Beyond the bare minimum on nuclear weapons, what concrete steps, if any, are in the offing to curtail Iran’s malign influence through terrorist proxies? That is a major consideration that has been vaguely touted as part of the deal. Did it make it into the text?

And is restricting the regime’s rogue missile program in the mix at all? We do not yet have clear answers, though the answer to that question is looking like “no.”

What any of this means for the beleaguered and abused people of Iran is also hazy, especially if the widely loathed regime is set to receive a large windfall of power-sustaining cash. Even if America successfully defuses the nuclear threat, which is critically important, the fate of the subjugated Iranian people is not some insignificant moral afterthought.

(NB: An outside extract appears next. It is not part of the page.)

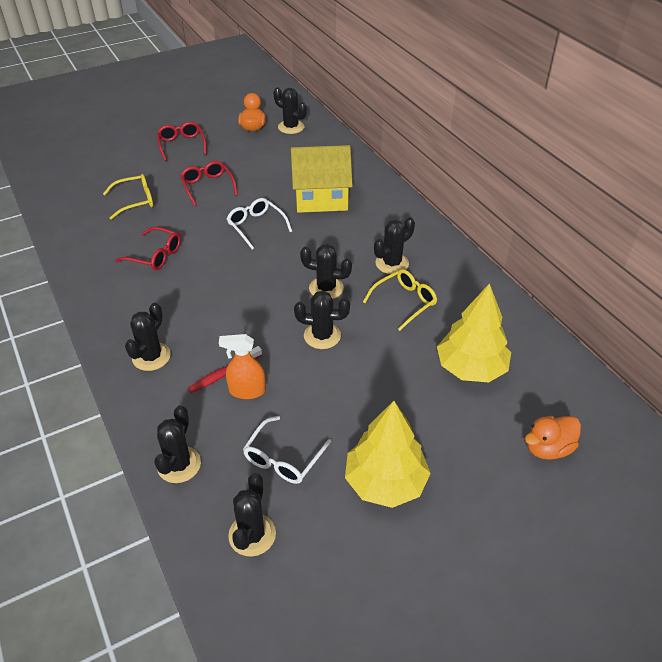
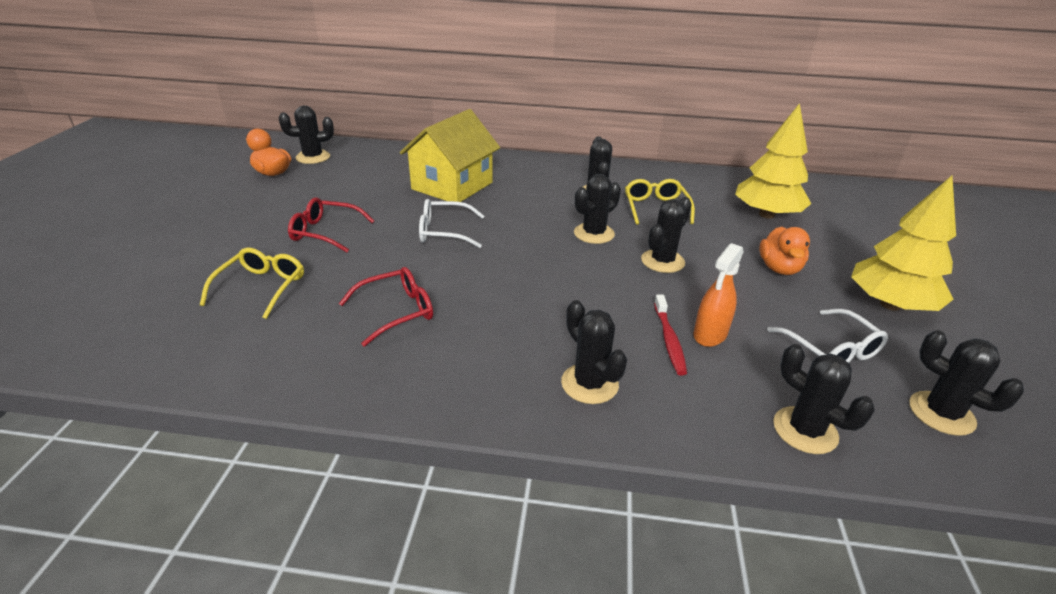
camera: 55 degrees left, 10 degrees down
(182, 145) = (213, 219): red glasses -> none
(548, 448) = (879, 222): orange duck -> orange duck (779, 268)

One trendy talking point on the Left is that Trump’s eventual policy is likely to resemble the Obama-era Joint Comprehensive Plan of Action, from which Trump rightly withdrew in his first term. Former President Barack Obama himself has amplified this suggestion.

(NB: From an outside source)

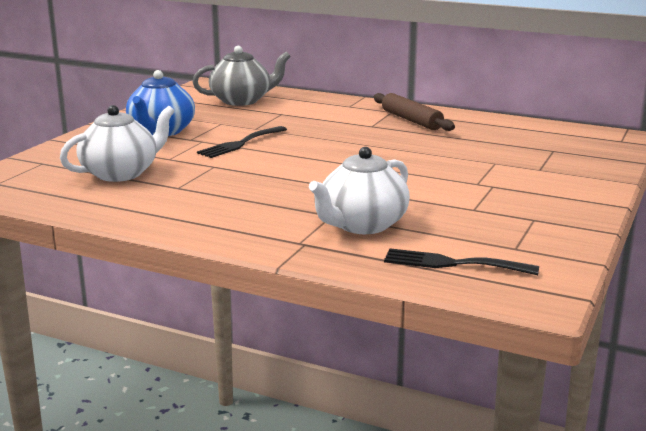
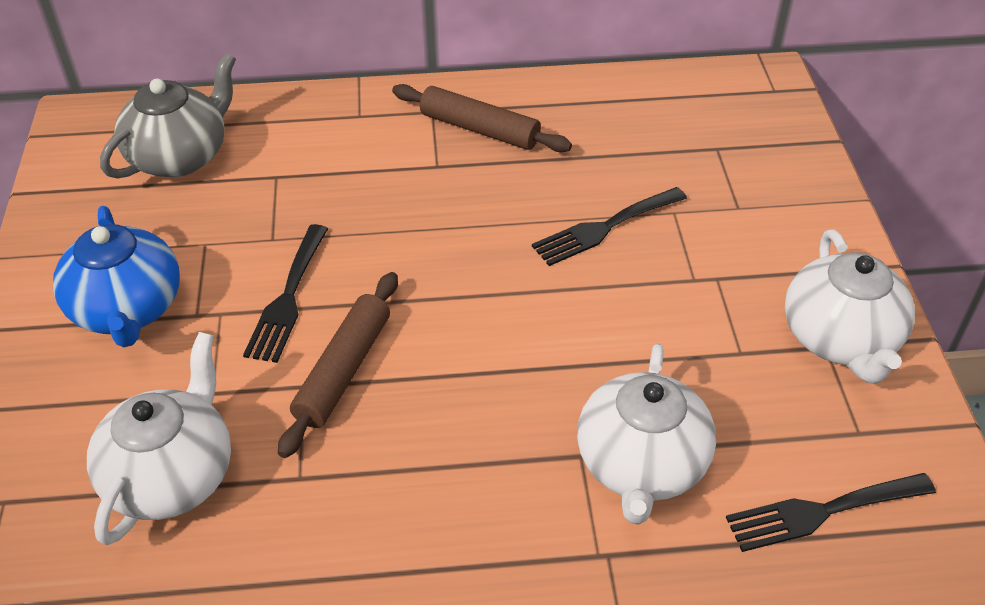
camera: 30 degrees left, 25 degrees up
(240, 166) = (344, 370): none -> brown rolling pin
(443, 159) = (604, 228): none -> black fork
(547, 219) = (840, 339): none -> white teapot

The current president’s overarching goal should be to ensure that such comparisons fall flat by securing an empirically stronger agreement with teeth. Obama’s giveaway effectively blessed Iran’s nuclear program, with its key weapons-related limitations expiring over time. It was a wildly expensive kick of the nuclear can.

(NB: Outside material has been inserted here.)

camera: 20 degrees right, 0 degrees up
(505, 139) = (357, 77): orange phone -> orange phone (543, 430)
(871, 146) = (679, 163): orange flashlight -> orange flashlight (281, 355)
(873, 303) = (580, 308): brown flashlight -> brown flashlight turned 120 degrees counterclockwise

If Trump delivers dismantlement, that alone would be a massive upgrade. Trump also forced Iran to the table through the blistering use of force, together with the Israelis and some other Gulf allies. He opened the negotiation by blowing up major nuclear sites, hugely degrading Iran’s military capacity, taking out a large percentage of its missile program and its ability to produce missiles, and decapitating much of the regime’s upper echelon, including the ayatollah.

THE FOG OF THE IRAN MOU

Failing to account for those major achievements will result in poor and tendentious analyses of whatever final agreement may emerge. The Trump deal may implode on the launch pad. It might be exposed as a politically expedient cave job. It might be deeply flawed, but still worthwhile in important respects. Or it could punctuate a dramatic military and diplomatic triumph.

We simply do not know enough yet to reach any definitive conclusion. Let’s see the document. Then let’s see what the next two months bring. Time and outcomes will tell the real story soon enough.